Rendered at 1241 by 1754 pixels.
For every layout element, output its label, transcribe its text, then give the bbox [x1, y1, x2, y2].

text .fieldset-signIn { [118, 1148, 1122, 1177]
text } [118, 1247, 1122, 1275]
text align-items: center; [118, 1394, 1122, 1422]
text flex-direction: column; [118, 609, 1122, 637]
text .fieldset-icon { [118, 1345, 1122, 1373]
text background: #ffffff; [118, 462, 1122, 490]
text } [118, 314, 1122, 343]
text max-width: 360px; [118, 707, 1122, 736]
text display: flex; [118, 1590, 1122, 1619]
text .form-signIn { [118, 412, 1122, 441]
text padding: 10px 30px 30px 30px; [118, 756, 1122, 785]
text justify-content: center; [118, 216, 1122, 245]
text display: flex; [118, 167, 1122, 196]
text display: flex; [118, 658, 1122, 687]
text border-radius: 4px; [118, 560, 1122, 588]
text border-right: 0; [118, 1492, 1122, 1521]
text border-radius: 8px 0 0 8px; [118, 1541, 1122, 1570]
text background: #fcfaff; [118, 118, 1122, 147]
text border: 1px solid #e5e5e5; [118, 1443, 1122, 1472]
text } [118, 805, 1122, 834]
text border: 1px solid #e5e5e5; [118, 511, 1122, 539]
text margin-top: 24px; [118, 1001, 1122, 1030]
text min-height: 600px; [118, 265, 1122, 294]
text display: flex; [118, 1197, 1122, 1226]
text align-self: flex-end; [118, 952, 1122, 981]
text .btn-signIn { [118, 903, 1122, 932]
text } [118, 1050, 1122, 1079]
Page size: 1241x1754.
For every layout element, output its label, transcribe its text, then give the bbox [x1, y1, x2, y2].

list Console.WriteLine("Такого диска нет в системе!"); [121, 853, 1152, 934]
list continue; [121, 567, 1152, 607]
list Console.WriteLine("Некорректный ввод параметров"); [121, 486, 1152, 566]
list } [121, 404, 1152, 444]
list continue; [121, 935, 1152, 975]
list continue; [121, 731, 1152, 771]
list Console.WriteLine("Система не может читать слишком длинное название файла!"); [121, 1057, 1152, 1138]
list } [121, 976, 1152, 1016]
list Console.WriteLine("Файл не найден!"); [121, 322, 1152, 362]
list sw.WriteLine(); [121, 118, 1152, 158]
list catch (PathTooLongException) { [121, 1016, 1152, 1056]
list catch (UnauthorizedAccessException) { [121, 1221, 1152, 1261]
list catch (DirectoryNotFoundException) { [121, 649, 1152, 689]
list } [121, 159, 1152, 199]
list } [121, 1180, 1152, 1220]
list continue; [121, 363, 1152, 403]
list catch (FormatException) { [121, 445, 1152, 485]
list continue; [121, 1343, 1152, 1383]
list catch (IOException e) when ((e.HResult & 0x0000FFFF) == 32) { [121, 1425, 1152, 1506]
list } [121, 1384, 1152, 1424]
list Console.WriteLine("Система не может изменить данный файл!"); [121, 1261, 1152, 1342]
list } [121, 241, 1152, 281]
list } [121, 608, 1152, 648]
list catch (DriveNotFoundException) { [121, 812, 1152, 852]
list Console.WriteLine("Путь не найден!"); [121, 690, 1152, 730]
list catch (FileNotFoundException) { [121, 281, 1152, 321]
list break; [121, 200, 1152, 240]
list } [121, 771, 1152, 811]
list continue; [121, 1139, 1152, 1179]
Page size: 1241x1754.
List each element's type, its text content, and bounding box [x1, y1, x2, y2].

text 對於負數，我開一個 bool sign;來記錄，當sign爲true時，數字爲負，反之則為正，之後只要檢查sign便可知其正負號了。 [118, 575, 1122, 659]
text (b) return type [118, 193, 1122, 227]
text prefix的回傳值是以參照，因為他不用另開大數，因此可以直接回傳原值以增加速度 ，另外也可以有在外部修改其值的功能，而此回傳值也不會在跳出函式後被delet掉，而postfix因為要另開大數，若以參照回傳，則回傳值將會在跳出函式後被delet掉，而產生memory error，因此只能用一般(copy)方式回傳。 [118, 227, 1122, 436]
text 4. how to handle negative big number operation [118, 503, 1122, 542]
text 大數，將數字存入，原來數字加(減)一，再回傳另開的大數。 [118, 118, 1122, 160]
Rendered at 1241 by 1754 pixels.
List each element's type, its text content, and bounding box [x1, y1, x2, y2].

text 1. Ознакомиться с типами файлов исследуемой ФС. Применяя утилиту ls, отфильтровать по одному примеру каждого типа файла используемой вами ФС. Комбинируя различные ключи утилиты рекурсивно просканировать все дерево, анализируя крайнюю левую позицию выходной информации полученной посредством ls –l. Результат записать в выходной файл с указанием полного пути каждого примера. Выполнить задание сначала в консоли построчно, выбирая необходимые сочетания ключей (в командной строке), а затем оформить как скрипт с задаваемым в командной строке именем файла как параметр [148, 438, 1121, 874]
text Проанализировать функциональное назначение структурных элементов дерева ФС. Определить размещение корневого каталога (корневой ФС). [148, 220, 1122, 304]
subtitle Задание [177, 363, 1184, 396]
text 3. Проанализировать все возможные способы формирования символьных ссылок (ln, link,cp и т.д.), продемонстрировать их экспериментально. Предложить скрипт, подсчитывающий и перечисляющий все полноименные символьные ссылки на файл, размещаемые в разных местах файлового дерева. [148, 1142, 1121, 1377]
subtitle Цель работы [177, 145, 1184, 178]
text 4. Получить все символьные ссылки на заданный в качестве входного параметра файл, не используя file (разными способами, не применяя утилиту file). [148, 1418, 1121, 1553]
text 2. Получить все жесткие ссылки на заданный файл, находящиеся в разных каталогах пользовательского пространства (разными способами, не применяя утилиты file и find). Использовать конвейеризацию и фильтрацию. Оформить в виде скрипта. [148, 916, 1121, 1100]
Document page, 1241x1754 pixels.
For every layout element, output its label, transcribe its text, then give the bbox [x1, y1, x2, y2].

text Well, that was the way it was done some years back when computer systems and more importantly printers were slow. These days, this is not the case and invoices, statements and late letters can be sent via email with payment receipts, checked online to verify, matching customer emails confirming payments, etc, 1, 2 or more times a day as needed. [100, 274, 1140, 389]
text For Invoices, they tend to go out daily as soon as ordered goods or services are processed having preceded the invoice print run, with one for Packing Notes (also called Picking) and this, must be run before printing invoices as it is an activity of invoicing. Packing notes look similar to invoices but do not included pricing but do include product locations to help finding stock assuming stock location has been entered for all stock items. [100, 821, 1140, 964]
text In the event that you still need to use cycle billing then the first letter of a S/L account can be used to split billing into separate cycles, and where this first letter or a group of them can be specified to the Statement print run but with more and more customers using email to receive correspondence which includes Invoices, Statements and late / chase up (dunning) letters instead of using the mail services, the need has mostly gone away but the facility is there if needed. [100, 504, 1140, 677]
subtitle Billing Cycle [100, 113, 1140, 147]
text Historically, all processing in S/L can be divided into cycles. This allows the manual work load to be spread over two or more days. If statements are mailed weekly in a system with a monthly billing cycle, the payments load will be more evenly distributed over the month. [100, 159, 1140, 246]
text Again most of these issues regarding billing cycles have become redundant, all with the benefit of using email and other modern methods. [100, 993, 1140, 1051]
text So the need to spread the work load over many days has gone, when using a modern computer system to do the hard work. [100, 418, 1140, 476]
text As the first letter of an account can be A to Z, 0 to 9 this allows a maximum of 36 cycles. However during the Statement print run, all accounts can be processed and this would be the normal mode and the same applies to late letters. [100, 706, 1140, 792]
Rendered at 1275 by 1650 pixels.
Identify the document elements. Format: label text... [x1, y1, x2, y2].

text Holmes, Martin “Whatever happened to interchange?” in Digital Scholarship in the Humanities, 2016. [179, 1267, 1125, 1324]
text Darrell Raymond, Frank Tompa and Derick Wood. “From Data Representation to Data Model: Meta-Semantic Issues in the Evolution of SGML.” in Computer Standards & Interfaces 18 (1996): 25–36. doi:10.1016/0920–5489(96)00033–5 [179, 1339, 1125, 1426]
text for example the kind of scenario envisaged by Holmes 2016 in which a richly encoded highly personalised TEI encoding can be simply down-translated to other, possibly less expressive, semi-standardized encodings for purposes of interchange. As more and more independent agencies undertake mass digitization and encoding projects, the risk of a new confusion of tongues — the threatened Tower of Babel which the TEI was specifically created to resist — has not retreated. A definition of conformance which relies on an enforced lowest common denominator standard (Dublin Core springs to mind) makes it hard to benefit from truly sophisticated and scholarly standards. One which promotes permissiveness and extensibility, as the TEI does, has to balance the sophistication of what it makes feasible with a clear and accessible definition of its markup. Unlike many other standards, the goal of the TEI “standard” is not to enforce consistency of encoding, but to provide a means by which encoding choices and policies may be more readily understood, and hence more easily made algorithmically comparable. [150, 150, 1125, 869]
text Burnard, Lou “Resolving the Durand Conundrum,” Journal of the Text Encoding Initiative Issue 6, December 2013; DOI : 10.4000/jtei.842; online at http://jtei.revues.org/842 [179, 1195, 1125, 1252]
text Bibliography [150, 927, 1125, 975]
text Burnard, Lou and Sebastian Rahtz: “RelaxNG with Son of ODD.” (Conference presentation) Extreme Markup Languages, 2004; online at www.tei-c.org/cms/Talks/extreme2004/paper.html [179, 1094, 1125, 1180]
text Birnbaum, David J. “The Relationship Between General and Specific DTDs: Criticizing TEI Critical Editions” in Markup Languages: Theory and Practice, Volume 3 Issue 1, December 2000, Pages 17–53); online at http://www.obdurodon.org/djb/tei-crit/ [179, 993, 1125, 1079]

- Problem description
Reproduce the lines of the listing above, starting at the line containing "text 1. Ознакомиться" and ending after the line containing "text 4. Получить".

- Output
text 1. Ознакомиться с типами файлов исследуемой ФС. Применяя утилиту ls, отфильтровать по одному примеру каждого типа файла используемой вами ФС. Комбинируя различные ключи утилиты рекурсивно просканировать все дерево, анализируя крайнюю левую позицию выходной информации полученной посредством ls –l. Результат записать в выходной файл с указанием полного пути каждого примера. Выполнить задание сначала в консоли построчно, выбирая необходимые сочетания ключей (в командной строке), а затем оформить как скрипт с задаваемым в командной строке именем файла как параметр [148, 438, 1121, 874]
text Проанализировать функциональное назначение структурных элементов дерева ФС. Определить размещение корневого каталога (корневой ФС). [148, 220, 1122, 304]
subtitle Задание [177, 363, 1184, 396]
text 3. Проанализировать все возможные способы формирования символьных ссылок (ln, link,cp и т.д.), продемонстрировать их экспериментально. Предложить скрипт, подсчитывающий и перечисляющий все полноименные символьные ссылки на файл, размещаемые в разных местах файлового дерева. [148, 1142, 1121, 1377]
subtitle Цель работы [177, 145, 1184, 178]
text 4. Получить все символьные ссылки на заданный в качестве входного параметра файл, не используя file (разными способами, не применяя утилиту file). [148, 1418, 1121, 1553]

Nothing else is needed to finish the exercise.